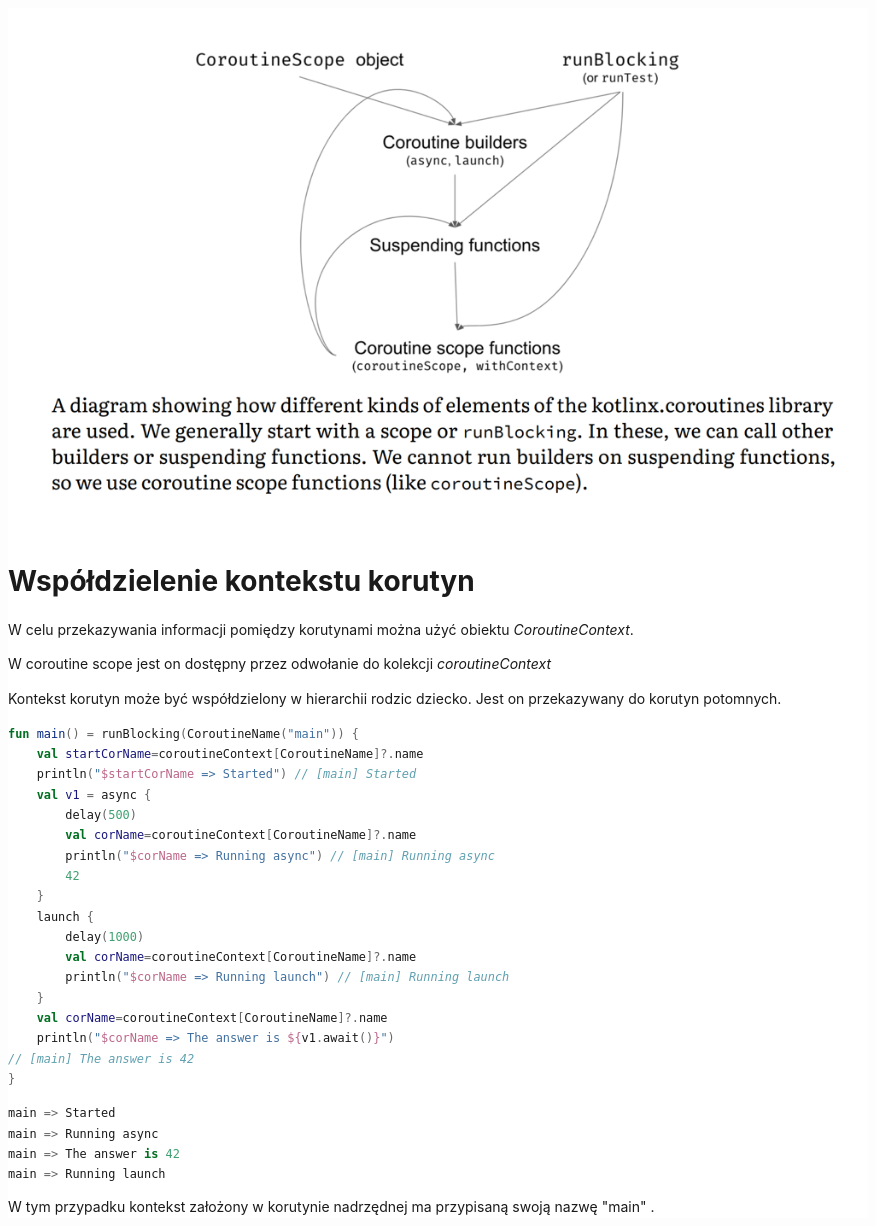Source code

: ![](assets/img/different_courutine_objects.png)

# Współdzielenie kontekstu korutyn
W celu przekazywania informacji pomiędzy korutynami można użyć obiektu *CoroutineContext*.

W coroutine scope jest on dostępny przez odwołanie do kolekcji *coroutineContext*

Kontekst korutyn może być współdzielony w hierarchii rodzic dziecko. Jest on przekazywany  do korutyn potomnych.

```kotlin
fun main() = runBlocking(CoroutineName("main")) {
    val startCorName=coroutineContext[CoroutineName]?.name
    println("$startCorName => Started") // [main] Started
    val v1 = async {
        delay(500)
        val corName=coroutineContext[CoroutineName]?.name
        println("$corName => Running async") // [main] Running async
        42
    }
    launch {
        delay(1000)
        val corName=coroutineContext[CoroutineName]?.name
        println("$corName => Running launch") // [main] Running launch
    }
    val corName=coroutineContext[CoroutineName]?.name
    println("$corName => The answer is ${v1.await()}")
// [main] The answer is 42
}

```
```kotlin
main => Started
main => Running async
main => The answer is 42
main => Running launch
```
W tym przypadku kontekst założony w korutynie nadrzędnej ma przypisaną swoją nazwę "main" .
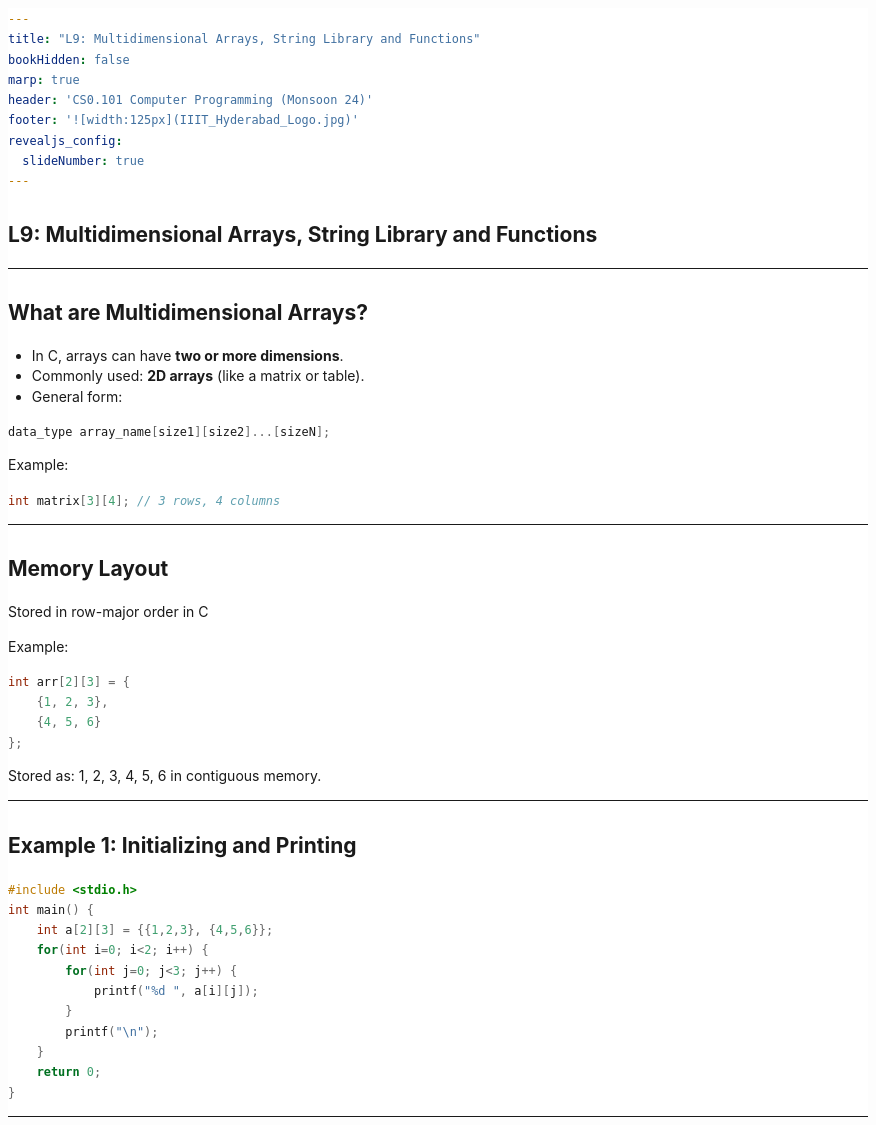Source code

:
```yaml
---
title: "L9: Multidimensional Arrays, String Library and Functions"
bookHidden: false
marp: true
header: 'CS0.101 Computer Programming (Monsoon 24)'
footer: '![width:125px](IIIT_Hyderabad_Logo.jpg)'
revealjs_config:
  slideNumber: true
---
```



## L9: Multidimensional Arrays, String Library and Functions


---


## What are Multidimensional Arrays?

- In C, arrays can have **two or more dimensions**.
- Commonly used: **2D arrays** (like a matrix or table).
- General form:
```c
data_type array_name[size1][size2]...[sizeN];
```
Example:
```c
int matrix[3][4]; // 3 rows, 4 columns
```
---

## Memory Layout
Stored in row-major order in C

Example:

```c
int arr[2][3] = {
    {1, 2, 3},
    {4, 5, 6}
};
```
Stored as: 1, 2, 3, 4, 5, 6 in contiguous memory.

--- 

## Example 1: Initializing and Printing
```c
#include <stdio.h>
int main() {
    int a[2][3] = {{1,2,3}, {4,5,6}};
    for(int i=0; i<2; i++) {
        for(int j=0; j<3; j++) {
            printf("%d ", a[i][j]);
        }
        printf("\n");
    }
    return 0;
}
```
---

**Activity**. Output the records exactly. Drop the images.

**Written answer**.
Source code

: ![](assets/img/different_courutine_objects.png)

# Współdzielenie kontekstu korutyn
W celu przekazywania informacji pomiędzy korutynami można użyć obiektu *CoroutineContext*.

W coroutine scope jest on dostępny przez odwołanie do kolekcji *coroutineContext*

Kontekst korutyn może być współdzielony w hierarchii rodzic dziecko. Jest on przekazywany  do korutyn potomnych.

```kotlin
fun main() = runBlocking(CoroutineName("main")) {
    val startCorName=coroutineContext[CoroutineName]?.name
    println("$startCorName => Started") // [main] Started
    val v1 = async {
        delay(500)
        val corName=coroutineContext[CoroutineName]?.name
        println("$corName => Running async") // [main] Running async
        42
    }
    launch {
        delay(1000)
        val corName=coroutineContext[CoroutineName]?.name
        println("$corName => Running launch") // [main] Running launch
    }
    val corName=coroutineContext[CoroutineName]?.name
    println("$corName => The answer is ${v1.await()}")
// [main] The answer is 42
}

```
```kotlin
main => Started
main => Running async
main => The answer is 42
main => Running launch
```
W tym przypadku kontekst założony w korutynie nadrzędnej ma przypisaną swoją nazwę "main" .
Source code

:
```yaml
---
title: "L9: Multidimensional Arrays, String Library and Functions"
bookHidden: false
marp: true
header: 'CS0.101 Computer Programming (Monsoon 24)'
footer: '![width:125px](IIIT_Hyderabad_Logo.jpg)'
revealjs_config:
  slideNumber: true
---
```



## L9: Multidimensional Arrays, String Library and Functions


---


## What are Multidimensional Arrays?

- In C, arrays can have **two or more dimensions**.
- Commonly used: **2D arrays** (like a matrix or table).
- General form:
```c
data_type array_name[size1][size2]...[sizeN];
```
Example:
```c
int matrix[3][4]; // 3 rows, 4 columns
```
---

## Memory Layout
Stored in row-major order in C

Example:

```c
int arr[2][3] = {
    {1, 2, 3},
    {4, 5, 6}
};
```
Stored as: 1, 2, 3, 4, 5, 6 in contiguous memory.

--- 

## Example 1: Initializing and Printing
```c
#include <stdio.h>
int main() {
    int a[2][3] = {{1,2,3}, {4,5,6}};
    for(int i=0; i<2; i++) {
        for(int j=0; j<3; j++) {
            printf("%d ", a[i][j]);
        }
        printf("\n");
    }
    return 0;
}
```
---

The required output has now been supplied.